The simple cottage is nestled snugly into the landscape, giving the impression it is much tinier than it really is. The gardens in the back yard, fertile with thick, rich soil, receive natural irrigation from the landscape. Inside the home, in a “truth window” located in the bathroom, visitors can find all of the items dug up during construction from the early years of the homes history, and view the original adobe walls.

“Look at that little, tiny shoe,” Joleene Wise said, pointing out the sole of a toddler shoe that barely survived its previous resting place. “I think that is my favorite of everything we found, it’s just so cute.”

Joleene Wise said that she does so much for the festival because she feels it is important to support creating a cultural diversity within the community and music is a fantastic way to do that.

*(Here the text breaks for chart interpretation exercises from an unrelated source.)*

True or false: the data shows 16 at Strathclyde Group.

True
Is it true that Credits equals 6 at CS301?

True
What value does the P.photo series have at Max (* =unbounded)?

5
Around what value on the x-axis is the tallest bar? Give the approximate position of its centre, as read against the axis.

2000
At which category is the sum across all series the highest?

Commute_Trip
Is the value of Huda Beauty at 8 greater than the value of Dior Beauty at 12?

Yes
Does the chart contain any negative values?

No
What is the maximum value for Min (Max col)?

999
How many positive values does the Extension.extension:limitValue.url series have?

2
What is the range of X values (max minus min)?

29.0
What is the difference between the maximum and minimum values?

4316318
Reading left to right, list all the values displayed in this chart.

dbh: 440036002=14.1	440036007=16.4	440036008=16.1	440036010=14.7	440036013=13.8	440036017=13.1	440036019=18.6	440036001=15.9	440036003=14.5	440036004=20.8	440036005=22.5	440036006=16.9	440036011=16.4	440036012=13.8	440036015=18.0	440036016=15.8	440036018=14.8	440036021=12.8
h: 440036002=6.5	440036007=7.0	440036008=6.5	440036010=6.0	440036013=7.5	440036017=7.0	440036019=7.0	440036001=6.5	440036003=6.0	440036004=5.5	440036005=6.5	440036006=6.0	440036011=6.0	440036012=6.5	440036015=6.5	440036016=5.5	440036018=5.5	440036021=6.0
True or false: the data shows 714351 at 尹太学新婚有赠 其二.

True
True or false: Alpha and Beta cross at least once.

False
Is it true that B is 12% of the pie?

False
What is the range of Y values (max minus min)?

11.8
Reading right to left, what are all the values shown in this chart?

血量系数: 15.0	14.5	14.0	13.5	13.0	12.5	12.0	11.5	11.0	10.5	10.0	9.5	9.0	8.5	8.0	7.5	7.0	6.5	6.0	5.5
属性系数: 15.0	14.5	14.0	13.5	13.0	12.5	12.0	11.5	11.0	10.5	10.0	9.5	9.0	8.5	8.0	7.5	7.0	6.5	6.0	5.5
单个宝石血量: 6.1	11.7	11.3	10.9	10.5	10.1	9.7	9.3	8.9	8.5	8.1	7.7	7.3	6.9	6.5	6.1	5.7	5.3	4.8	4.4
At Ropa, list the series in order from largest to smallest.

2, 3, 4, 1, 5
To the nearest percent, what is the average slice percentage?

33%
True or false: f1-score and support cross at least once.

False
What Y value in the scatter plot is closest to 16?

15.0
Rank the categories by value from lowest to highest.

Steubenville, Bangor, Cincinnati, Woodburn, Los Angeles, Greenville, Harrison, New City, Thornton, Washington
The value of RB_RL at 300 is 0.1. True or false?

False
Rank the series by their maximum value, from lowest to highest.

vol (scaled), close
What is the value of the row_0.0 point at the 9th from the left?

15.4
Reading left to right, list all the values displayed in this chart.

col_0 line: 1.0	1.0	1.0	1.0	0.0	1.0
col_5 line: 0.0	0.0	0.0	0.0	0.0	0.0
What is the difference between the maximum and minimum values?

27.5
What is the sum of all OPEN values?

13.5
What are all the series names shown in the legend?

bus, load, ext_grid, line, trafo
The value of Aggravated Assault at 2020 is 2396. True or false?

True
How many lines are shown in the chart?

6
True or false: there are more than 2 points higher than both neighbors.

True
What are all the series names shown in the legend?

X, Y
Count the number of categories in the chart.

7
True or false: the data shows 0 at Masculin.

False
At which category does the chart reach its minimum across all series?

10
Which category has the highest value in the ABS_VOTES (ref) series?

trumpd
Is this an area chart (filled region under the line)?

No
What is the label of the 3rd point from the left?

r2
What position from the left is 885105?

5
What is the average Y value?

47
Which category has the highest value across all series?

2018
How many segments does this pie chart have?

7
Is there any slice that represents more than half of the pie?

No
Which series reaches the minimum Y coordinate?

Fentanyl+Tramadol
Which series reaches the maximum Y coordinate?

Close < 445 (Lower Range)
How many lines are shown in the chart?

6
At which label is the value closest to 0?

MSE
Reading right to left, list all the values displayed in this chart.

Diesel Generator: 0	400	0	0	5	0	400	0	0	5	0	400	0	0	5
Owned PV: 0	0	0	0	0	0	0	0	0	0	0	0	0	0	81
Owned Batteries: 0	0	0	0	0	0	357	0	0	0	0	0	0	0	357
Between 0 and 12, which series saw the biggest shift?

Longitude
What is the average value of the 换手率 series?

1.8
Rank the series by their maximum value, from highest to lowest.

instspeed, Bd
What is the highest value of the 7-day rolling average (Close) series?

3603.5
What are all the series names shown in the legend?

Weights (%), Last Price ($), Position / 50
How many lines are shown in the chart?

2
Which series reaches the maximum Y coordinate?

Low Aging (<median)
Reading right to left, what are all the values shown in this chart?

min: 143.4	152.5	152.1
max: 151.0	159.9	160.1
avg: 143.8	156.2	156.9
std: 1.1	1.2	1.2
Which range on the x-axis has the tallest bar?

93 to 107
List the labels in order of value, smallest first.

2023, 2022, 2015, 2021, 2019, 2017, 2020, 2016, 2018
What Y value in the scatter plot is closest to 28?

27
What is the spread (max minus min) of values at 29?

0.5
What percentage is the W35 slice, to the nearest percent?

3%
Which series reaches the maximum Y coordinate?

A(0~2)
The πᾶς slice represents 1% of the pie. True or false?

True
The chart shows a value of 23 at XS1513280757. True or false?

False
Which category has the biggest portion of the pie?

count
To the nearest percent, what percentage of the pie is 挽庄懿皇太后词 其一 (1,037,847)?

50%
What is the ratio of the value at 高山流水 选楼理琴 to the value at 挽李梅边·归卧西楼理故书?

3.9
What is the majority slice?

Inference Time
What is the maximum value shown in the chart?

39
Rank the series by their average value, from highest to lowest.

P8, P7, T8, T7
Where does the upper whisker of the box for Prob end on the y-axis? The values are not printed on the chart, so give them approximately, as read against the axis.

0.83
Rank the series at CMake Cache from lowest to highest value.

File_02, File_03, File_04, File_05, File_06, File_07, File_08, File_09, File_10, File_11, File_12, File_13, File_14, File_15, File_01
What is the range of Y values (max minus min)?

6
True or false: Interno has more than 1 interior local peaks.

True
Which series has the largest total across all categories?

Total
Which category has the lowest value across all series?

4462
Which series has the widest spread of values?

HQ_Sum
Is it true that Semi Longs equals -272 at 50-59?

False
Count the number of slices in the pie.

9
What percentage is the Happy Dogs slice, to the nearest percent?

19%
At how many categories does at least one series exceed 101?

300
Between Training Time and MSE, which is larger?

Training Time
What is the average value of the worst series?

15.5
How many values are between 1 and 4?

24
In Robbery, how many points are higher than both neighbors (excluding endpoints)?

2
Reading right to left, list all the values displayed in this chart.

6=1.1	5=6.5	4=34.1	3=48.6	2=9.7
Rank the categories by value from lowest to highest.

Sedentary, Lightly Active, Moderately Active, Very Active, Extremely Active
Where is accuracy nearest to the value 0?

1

Steve Wise, on the other hand, said he has much more selfish reasons than his wife.

“Since I started playing the saxophone again I really like to associate with different musicians,” he said. “I have learned a lot by doing that in the last few years.”

Chicago Afrobeat Project lead singer Squair Black said the hospitality offered by the crew at Groovefest is so much more than just a warm place to sleep and food in the belly. He said there is something comforting about the way they handle everything, including the hiccups that happen along the way.

Chicago Afrobeat Project arrived Friday night quite late, because of a chemical spill on Interstate 15. Blaq said festival founders Tim and Lisa Cretsinger handled everything in stride and didn’t skip a beat.

“There is a lot to be said about the way you handle the tough situations,” he said. “The entire crew from top to bottom really conducted their interactions with us in a very generous, peaceful and calm fashion; everybody from the guys working sound, to the people organizing the festival, to the guys helping us unload our stuff.”

Tim Cretsinger said he is happy to know that when the bands leave town, they have had just as good of an experience as the audience who have come to listen to them play. He said he knows none of that would be possible however, without the tireless efforts of the fearless Groove Crew.